Target Specific De Novo Design of Drug Candidate Molecules with Graph Transformer-based Generative Adversarial Networks
- URL: http://arxiv.org/abs/2302.07868v6
- Date: Fri, 26 Jul 2024 11:59:06 GMT
- Title: Target Specific De Novo Design of Drug Candidate Molecules with Graph Transformer-based Generative Adversarial Networks
- Authors: Atabey Ünlü, Elif Çevrim, Ahmet Sarıgün, Melih Gökay Yiğit, Hayriye Çelikbilek, Osman Bayram, Heval Ataş Güvenilir, Altay Koyaş, Deniz Cansen Kahraman, Abdurrahman Olğaç, Ahmet Rifaioğlu, Erden Banoğlu, Tunca Doğan,
- Abstract summary: We propose an end-to-end generative system, DrugGEN, for the de novo design of drug candidate molecules.
The system is trained using a large dataset of drug-like compounds and target-specific bioactive molecules.

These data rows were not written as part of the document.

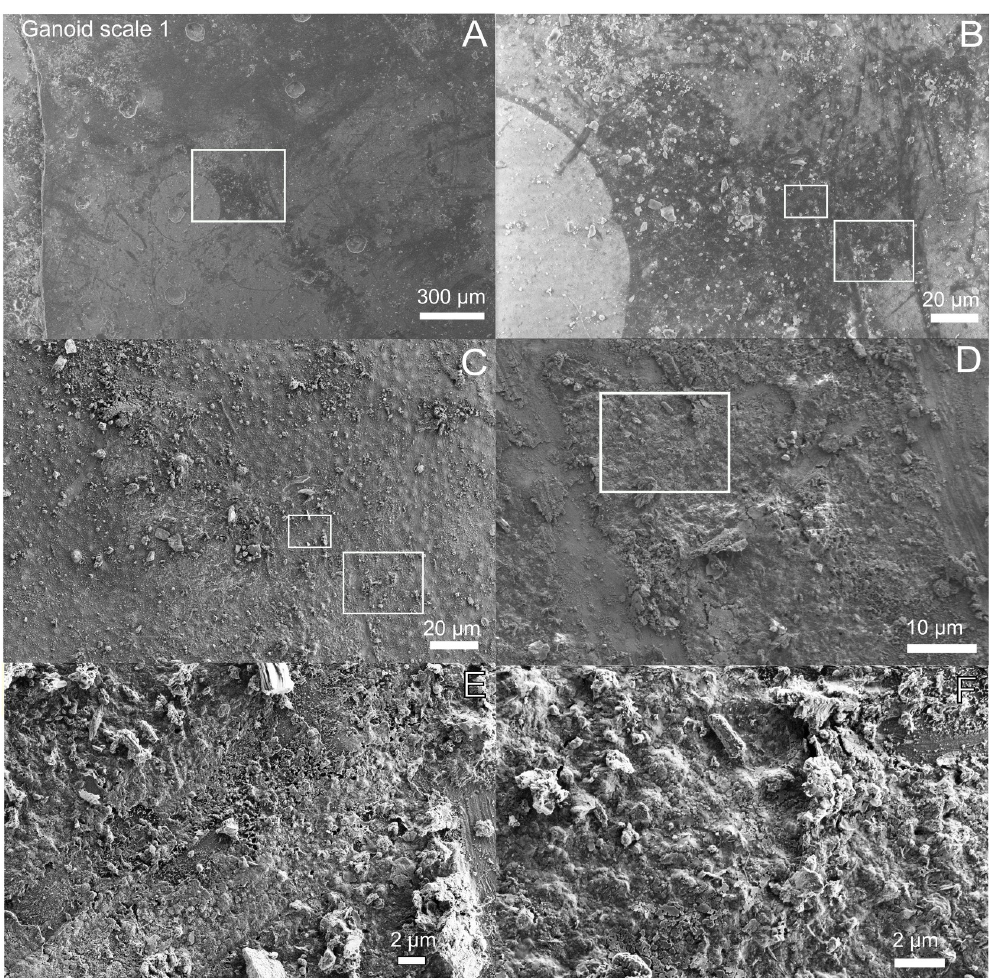
Fig 6. Ultrastructure of gray-brown film on Messel fossil fish scale. A) Low-vacuum SEM image showing gray-brown film on ganoid scale 1. The film appears darker than the rest of scale. Note that the ganoid scale is rotated compared with Figs 1, 2 and 4A. B) Zoom-in of white square in A. C) Same area as in B but in high-vacuum mode. D) Zoom-in of right white square in C. E) Zoom-in of left white square in C. F) Zoom-in of white square in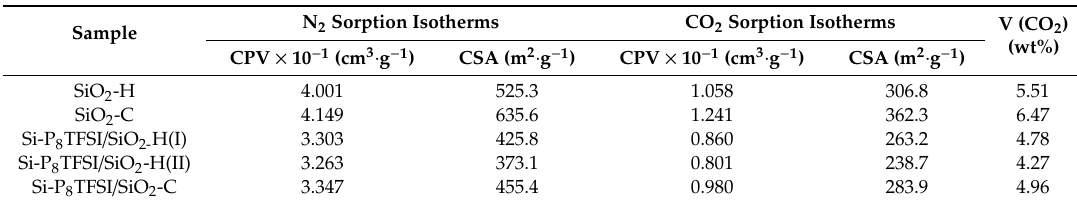
Table 2. Pore structure parameters of samples based on N 2 sorption isotherms at − 196 ◦ C and CO 2 sorption isotherms at 0 ◦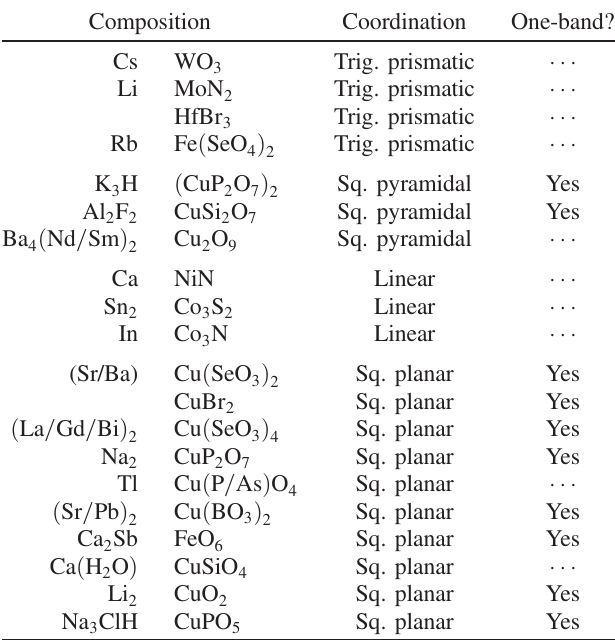
with extended electron hopping pathways and the TM co- ordination environment. The third column indicates whether the underlying electronic structure is found to be one-band in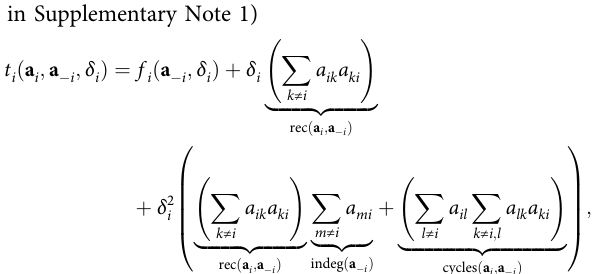
Fig. 2 Sketch of reciprocity and cycles. a The reciprocity of agent i is determined by the sum of the reciprocated ties. b The cycles of agent i are computed summing up all the length 3 cycles that starts and ends in node i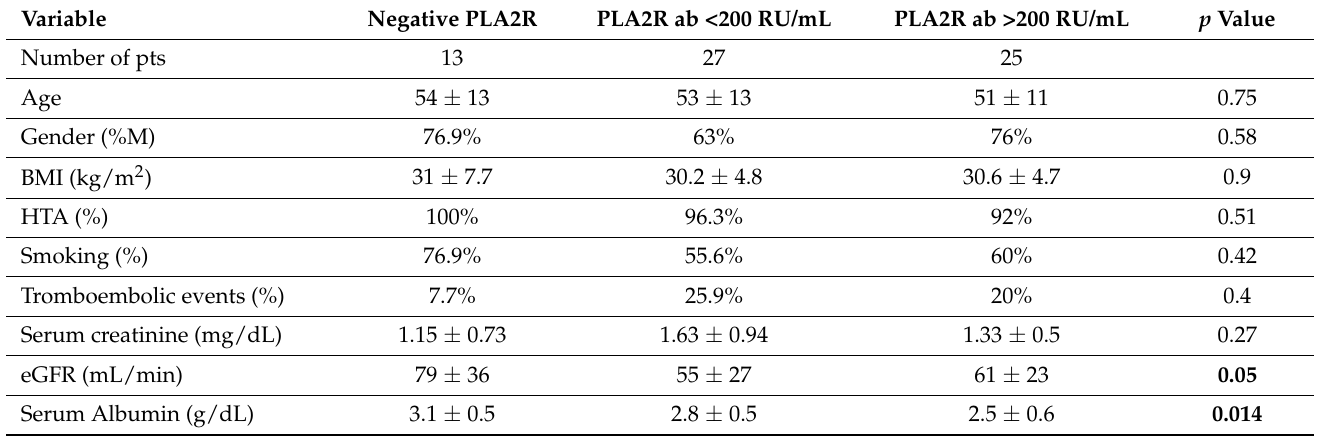
Table 1. Univariate analysis according to baseline anti-PLA2R antibody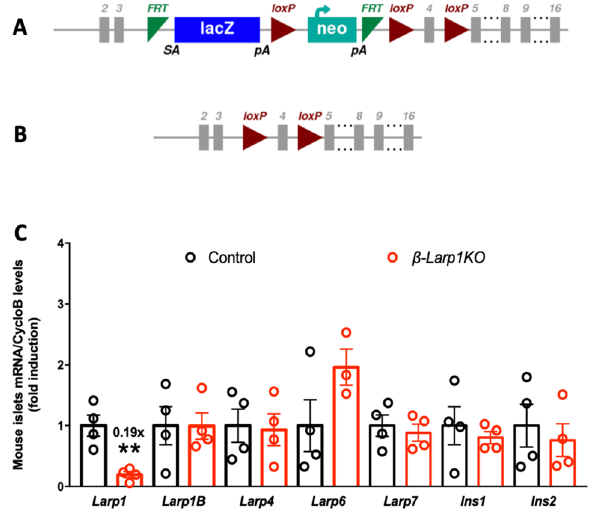
Figure 3. Generation of conditional knockout mice in β-cells (β-Larp1KO). ( A ) Larp1 gene construct used to generate the floxed-Larp1 mouse. Mice containing the targeted Larp1 gene were crossed with a mouse expressing an enhanced variant of Saccharomyces Cerevisiae FLP1 recombinase (FlpE) to remove the lacZ and neomycin-resistance cassettes flanked by the FRT-cutting sites (green), ( B ) Floxed-Larp1 gene after FLP1 recombination and before Cre-recombinase. After crossing with the Rat insulin promoter (RIP)-Cre mouse, exon 4 is specifically disrupted in β-cells. Grey boxes denote Larp1 gene exons. ( A , B ) were modified from the International Mouse Phenotype Consortium (see link in methods) and ( C ) LARP family and insulin mRNA levels in isolated islets from control and β-Larp1KO mice. ** p < 0.01 compared to control mice assessed by Student’s T test. Number on top of Larp1 bar denote fold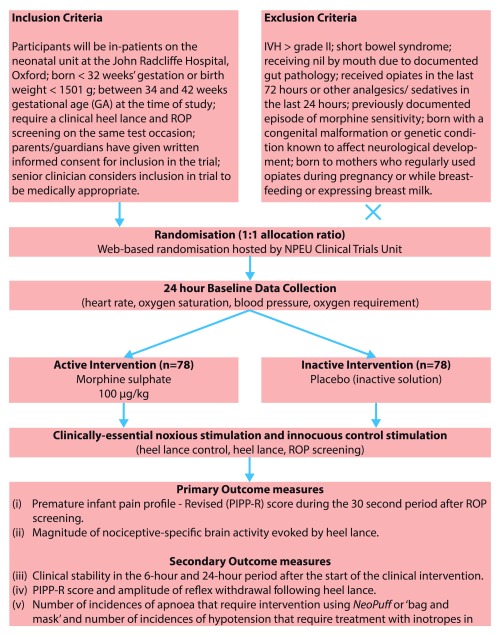
Trial flowchart.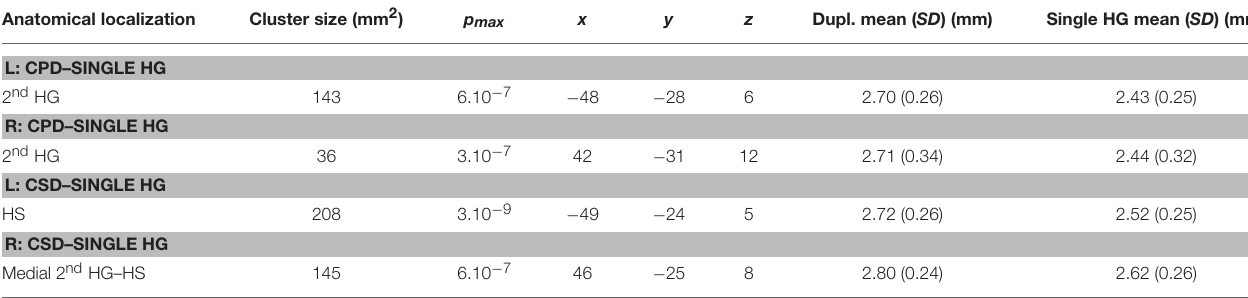
TABLE 3 | Local variations of Cortical Thickness (CT) detected in “CPD–single HG”, “CSD–single HG” and “CPD–CSD” contrasts. Anatomical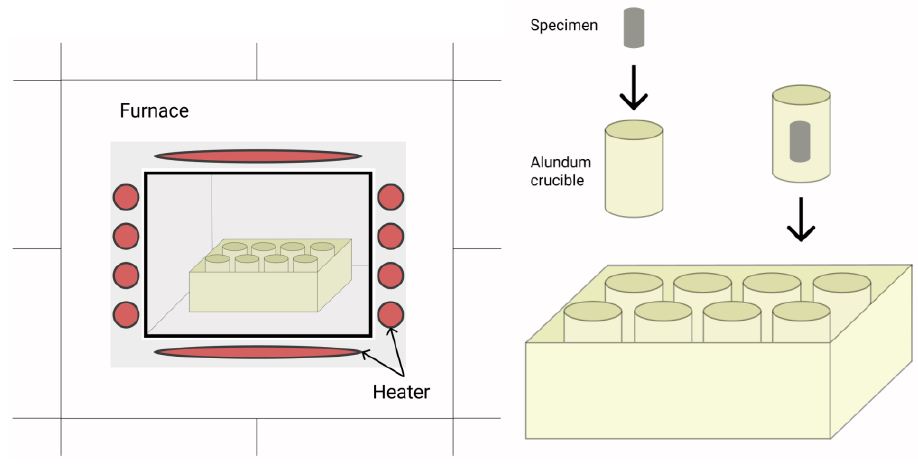
Figure 1. A schematic illustration of the equipment for the oxidation test.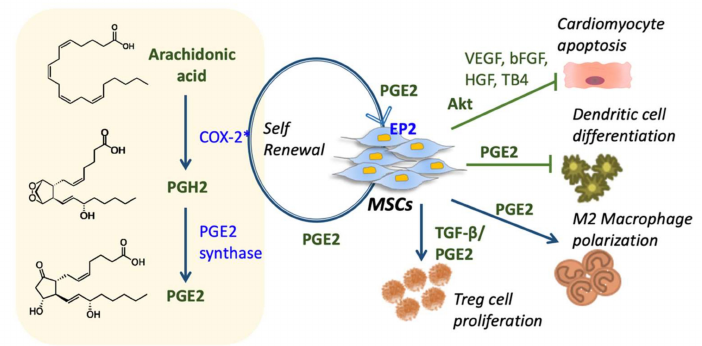
Figure 2. The autocrine and paracrine functions of MSC. The left side depicts the cyclooxygenase-2 (COX-2) / prostaglandin E2 (PGE2) axis for the maintenance of an autocrine / paracrine loop and COX-2 mediated PGE2 production in MSCs as a response to the surrounding microenvironment. The right side of the figure demonstrates the dominance of MSCs on immune cells (inhibiting cardiomyocyte apoptosis and DC di ff erentiation, also promoting M2 macrophage polarization and T-reg cell proliferation) by producing several immunomodulatory factors and chemokines. Note: Figure represents both conditioned / modified and natural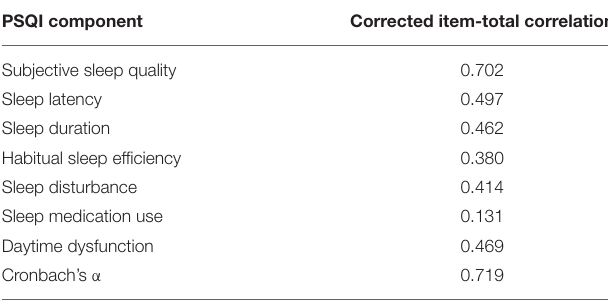
TABLE 1 | Sample characteristics. TABLE 2 | PSQI internal consistency data.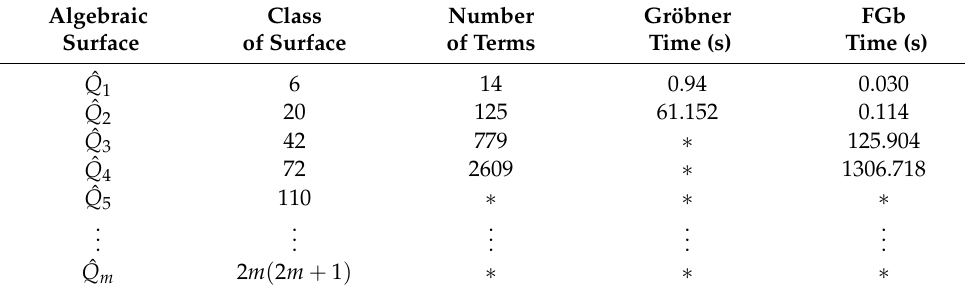
Table 2. Results for the Enneper algebraic maximal surfaces ˆ Q m ( a , b , c ) = 0. Algebraic Class Surface of Surface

Using the open-access DrugGEN, it is possible to easily train models for other druggable proteins.
- Score: 0.0
- License: http://creativecommons.org/licenses/by-nc-sa/4.0/
- Abstract: Discovering novel drug candidate molecules is one of the most fundamental and critical steps in drug development. Generative deep learning models, which create synthetic data given a probability distribution, offer a high potential for designing de novo molecules. However, for them to be useful in real-life drug development pipelines, these models should be able to design drug-like and target-centric molecules. In this study, we propose an end-to-end generative system, DrugGEN, for the de novo design of drug candidate molecules that interact with intended target proteins. The proposed method represents molecules as graphs and processes them via a generative adversarial network comprising graph transformer layers. The system is trained using a large dataset of drug-like compounds and target-specific bioactive molecules to design effective inhibitory molecules against the AKT1 protein, which is critically important in developing treatments for various types of cancer. We conducted molecular docking and dynamics to assess the target-centric generation performance of the model, as well as attention score visualisation to examine model interpretability. Results indicate that our de novo molecules have a high potential for interacting with the AKT1 protein at the level of its native ligands. Using the open-access DrugGEN codebase, it is possible to easily train models for other druggable proteins, given a dataset of experimentally known bioactive molecules.